Hello,
I’m looking to create a role which includes all users that have direct reports, i.e. another user has this individual marked as their manager.
Is there a way to do this within a Role?
Not all line managers are marked as Supervisor, Manager, Team Leader etc, so using “contains” is not an option for us.
Thanks, Daniel.
The “Manager” attribute usually holds the distinguished name (DN) or unique identifier of an employee’s manager. By utilizing this attribute as criteria , you can create role .
Hello,
Thanks so much for you prompt response and suggestion.
Using this attribute, would this not give me all users that have a manager?
Thanks, Daniel.
Hi @danieljackson ,
You need to find unique vals for each manager to create multiple role ,
as example :
Role 1 can have “contains DN=Daniel” in criteria , so this role will include all the reportees of Daniel.
In this way multiple roles can be created for each manager
Do you have a manager coming from SOT and have a manager correlation?

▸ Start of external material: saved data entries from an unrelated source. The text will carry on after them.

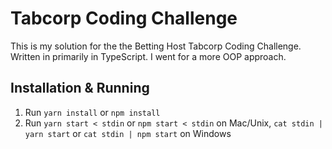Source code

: # Tabcorp Coding Challenge

This is my solution for the the Betting Host Tabcorp Coding Challenge. Written in primarily in TypeScript. I went for a more OOP approach.

## Installation & Running
1. Run `yarn install` or `npm install`
2. Run `yarn start < stdin` or `npm start < stdin` on Mac/Unix, `cat stdin | yarn start` or `cat stdin | npm start` on Windows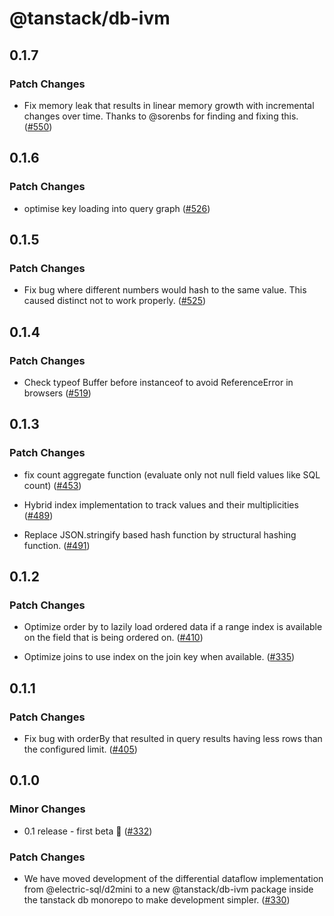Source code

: # @tanstack/db-ivm

## 0.1.7

### Patch Changes

- Fix memory leak that results in linear memory growth with incremental changes over time. Thanks to @sorenbs for finding and fixing this. ([#550](https://github.com/TanStack/db/pull/550))

## 0.1.6

### Patch Changes

- optimise key loading into query graph ([#526](https://github.com/TanStack/db/pull/526))

## 0.1.5

### Patch Changes

- Fix bug where different numbers would hash to the same value. This caused distinct not to work properly. ([#525](https://github.com/TanStack/db/pull/525))

## 0.1.4

### Patch Changes

- Check typeof Buffer before instanceof to avoid ReferenceError in browsers ([#519](https://github.com/TanStack/db/pull/519))

## 0.1.3

### Patch Changes

- fix count aggregate function (evaluate only not null field values like SQL count) ([#453](https://github.com/TanStack/db/pull/453))

- Hybrid index implementation to track values and their multiplicities ([#489](https://github.com/TanStack/db/pull/489))

- Replace JSON.stringify based hash function by structural hashing function. ([#491](https://github.com/TanStack/db/pull/491))

## 0.1.2

### Patch Changes

- Optimize order by to lazily load ordered data if a range index is available on the field that is being ordered on. ([#410](https://github.com/TanStack/db/pull/410))

- Optimize joins to use index on the join key when available. ([#335](https://github.com/TanStack/db/pull/335))

## 0.1.1

### Patch Changes

- Fix bug with orderBy that resulted in query results having less rows than the configured limit. ([#405](https://github.com/TanStack/db/pull/405))

## 0.1.0

### Minor Changes

- 0.1 release - first beta 🎉 ([#332](https://github.com/TanStack/db/pull/332))

### Patch Changes

- We have moved development of the differential dataflow implementation from @electric-sql/d2mini to a new @tanstack/db-ivm package inside the tanstack db monorepo to make development simpler. ([#330](https://github.com/TanStack/db/pull/330))
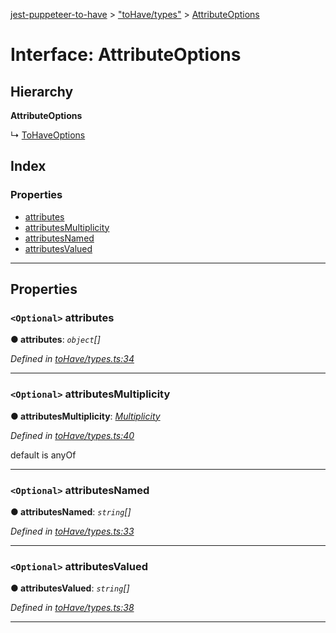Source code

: [jest-puppeteer-to-have](../README.md) > ["toHave/types"](../modules/_tohave_types_.md) > [AttributeOptions](../interfaces/_tohave_types_.attributeoptions.md)

# Interface: AttributeOptions

## Hierarchy

**AttributeOptions**

↳  [ToHaveOptions](_tohave_types_.tohaveoptions.md)

## Index

### Properties

* [attributes](_tohave_types_.attributeoptions.md#attributes)
* [attributesMultiplicity](_tohave_types_.attributeoptions.md#attributesmultiplicity)
* [attributesNamed](_tohave_types_.attributeoptions.md#attributesnamed)
* [attributesValued](_tohave_types_.attributeoptions.md#attributesvalued)

---

## Properties

<a id="attributes"></a>

### `<Optional>` attributes

**● attributes**: *`object`[]*

*Defined in [toHave/types.ts:34](https://github.com/cancerberoSgx/jest-puppeteer-to-have/blob/a7ee247/src/toHave/types.ts#L34)*

___
<a id="attributesmultiplicity"></a>

### `<Optional>` attributesMultiplicity

**● attributesMultiplicity**: *[Multiplicity](../modules/_tohave_types_.md#multiplicity)*

*Defined in [toHave/types.ts:40](https://github.com/cancerberoSgx/jest-puppeteer-to-have/blob/a7ee247/src/toHave/types.ts#L40)*

default is anyOf

___
<a id="attributesnamed"></a>

### `<Optional>` attributesNamed

**● attributesNamed**: *`string`[]*

*Defined in [toHave/types.ts:33](https://github.com/cancerberoSgx/jest-puppeteer-to-have/blob/a7ee247/src/toHave/types.ts#L33)*

___
<a id="attributesvalued"></a>

### `<Optional>` attributesValued

**● attributesValued**: *`string`[]*

*Defined in [toHave/types.ts:38](https://github.com/cancerberoSgx/jest-puppeteer-to-have/blob/a7ee247/src/toHave/types.ts#L38)*

___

If yes, ISC will automatically populate ‘isManager’ flag on these identities that are manager or has direct report.
Use Identity attribute rule and IdnUtil has method as below.
Populate true/false in any identity attribute using above rule and then use in role assignment.
Identity attribute Rule will already have identity object so getIdentityByID method might not be required
Need to be tested.
Thanks
Hi there, @danieljackson!
I think we’ll want to split this into two separate parts:
For the first part, you’ll want to use a static transform that references the identity attribute context; specifically, $identity.getManagerStatus(), which will return true if the user is a manager, or false if they are not.
Note that if you have a user whose role is something management-related, but does not have any direct reports, they will not be considered a manager by this transform.
For the second part, you should be able to configure your role as normal leveraging your new Identity Attribute.
Hope that helps!
Thank you so much everyone for your help with this, much appreciated!
Hello,
Apologies if this is an obvious one, once the transform is added to SailPoint this will need assigned to the IdentityProfile to map against the Identity. To add this, I can see the option to set the new transform within Mappings in the GUI, but how would I assign this without setting an attribute?
Perhaps I’m missing something in the documentation.
Thanks again, Daniel.
Good question! In a case where the attributes are defined inside the transform, what you select on the Identity Profile Mapping page is ignored. I typically just select my authoritative source and the ID attribute.
You can create a new Delimited file source that is supposed to have only users who are managers. This source can have minimum required fields to uniquely identify a user and correlate with corresponding identity in ISC.
Initially you can add existing managers to the source. For future, set up a workflow that triggers on creation of new identity, from which you can read the manager details and update the Delimited source.
Now have an Identity attribute (say isManager) which can be set to trur or false based on if identity has an account in the newly created Delimited file source
Thank you so much, this has worked - will mark your answer as the Solution.
Thanks again, Daniel.
This topic was automatically closed 60 days after the last reply. New replies are no longer allowed.